Situational Judgement and Suturing
The afternoon entailed a selection of invaluable workshops. All students were split into small groups which not only gave us more one-on-one time with workshop directors, but also gave us the chance to meet and make friends with other dental students from around the UK. The first workshop I attended was run by a group of current foundation dentists, who gave an insight into the style of clinical situational judgement scenarios that final year students come across in their dental foundation interviews. This experience was so significant, since I had never come across these types of questions before.
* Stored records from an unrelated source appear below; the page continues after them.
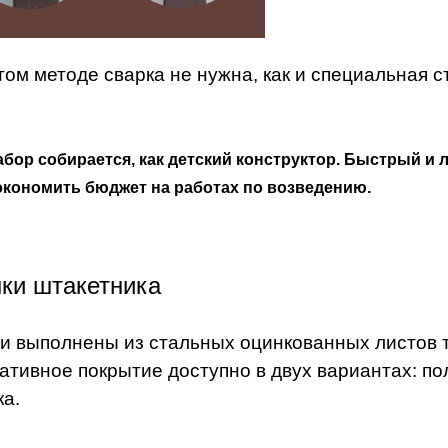
том методе сварка не нужна, как и специальная 
абор собирается, как детский конструктор. Быстрый и 
экономить бюджет на работах по возведению.
ки штакетника
и выполнены из стальных оцинкованных листов 
ативное покрытие доступно в двух вариантах: п
ка.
They really did get me thinking!
Second, was a suturing workshop, where every student was taught and able to practise suture techniques which often present in OSCE examinations. I practised the simple interrupted suture and learned the horizontal mattress suture as well!
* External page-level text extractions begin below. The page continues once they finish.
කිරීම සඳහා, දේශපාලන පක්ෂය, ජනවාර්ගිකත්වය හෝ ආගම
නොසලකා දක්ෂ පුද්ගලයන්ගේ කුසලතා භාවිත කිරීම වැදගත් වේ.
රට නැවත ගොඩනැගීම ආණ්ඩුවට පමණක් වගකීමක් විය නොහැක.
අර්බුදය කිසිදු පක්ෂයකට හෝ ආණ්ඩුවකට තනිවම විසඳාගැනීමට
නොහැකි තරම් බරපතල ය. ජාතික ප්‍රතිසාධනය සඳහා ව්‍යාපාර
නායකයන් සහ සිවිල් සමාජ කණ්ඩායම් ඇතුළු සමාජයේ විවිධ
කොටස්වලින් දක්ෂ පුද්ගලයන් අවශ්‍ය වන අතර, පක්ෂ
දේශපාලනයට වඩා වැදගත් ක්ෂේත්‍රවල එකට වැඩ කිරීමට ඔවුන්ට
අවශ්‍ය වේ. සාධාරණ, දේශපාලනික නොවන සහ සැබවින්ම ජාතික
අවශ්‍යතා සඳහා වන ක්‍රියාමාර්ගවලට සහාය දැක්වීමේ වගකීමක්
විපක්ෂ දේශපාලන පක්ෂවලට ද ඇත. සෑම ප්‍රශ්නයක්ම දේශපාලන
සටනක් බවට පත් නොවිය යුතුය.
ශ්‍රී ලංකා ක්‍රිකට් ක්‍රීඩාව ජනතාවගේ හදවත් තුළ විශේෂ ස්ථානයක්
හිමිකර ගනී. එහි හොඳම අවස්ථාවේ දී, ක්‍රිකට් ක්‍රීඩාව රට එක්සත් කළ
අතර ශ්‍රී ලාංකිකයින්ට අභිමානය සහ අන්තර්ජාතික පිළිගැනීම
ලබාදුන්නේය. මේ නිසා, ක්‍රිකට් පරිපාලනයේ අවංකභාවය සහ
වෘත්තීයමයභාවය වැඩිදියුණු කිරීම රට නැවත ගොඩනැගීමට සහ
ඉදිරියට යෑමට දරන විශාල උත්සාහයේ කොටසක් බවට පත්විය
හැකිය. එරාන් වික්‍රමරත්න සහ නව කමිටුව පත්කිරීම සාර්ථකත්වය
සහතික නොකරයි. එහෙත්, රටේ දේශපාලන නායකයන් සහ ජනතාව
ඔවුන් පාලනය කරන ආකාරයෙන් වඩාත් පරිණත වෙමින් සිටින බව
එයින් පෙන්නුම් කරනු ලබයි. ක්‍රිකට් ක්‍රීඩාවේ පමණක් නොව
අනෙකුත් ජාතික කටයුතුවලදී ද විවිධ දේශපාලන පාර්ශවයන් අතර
Inspiration and Composites
Following this, was a workshop run by DCT in Oral and Maxillofacial Surgery, Dr Basim Dawoud. This particular part of the day stood out to me the most and was the most inspiring. Basim spoke about his experiences since recently graduating, as well as giving some great pointers how to improve our CVs, and how we can think ahead and start this preparation as undergraduates. Some great messages that I took home from this workshop was 'as an undergraduate, academia surrounds you- make the most of it' and 'perseverance is key'. I'm sure that I will think back and implement these messages throughout the rest of my undergraduate studies, and career thereafter.
Finally, Dr Matthew Holyoak from UCLan School of Medicine and Dentistry ran a fantastic composite masterclass with some great tips and pointers that I can't wait to use the next time I'm doing a composite restoration on clinic!
At the end of the day all students came back together for the raffle draw. There were more prizes and much better quality ones than I initially thought there would be. An impressive number of students won a range of Master Dentistry books, PasTest books, a Colgate powered toothbrush, as well as a number of vouchers for dental loupes.
In a Nutshell
Overall the day was much better than I'd imagined it to be, especially with a ticket price of only £5! An event this large with each detail thought through and presented so professionally by such a small number of dental students was truly impressive. Personally, I have become so much more interested in an area of dentistry that I never thought I would voluntarily take part in, as well as learning some things which no dental student is taught during their university studies. I will be saving the date in my diary for next year's BUDR. I guess it definitely was worth getting out of bed for on a Saturday morning!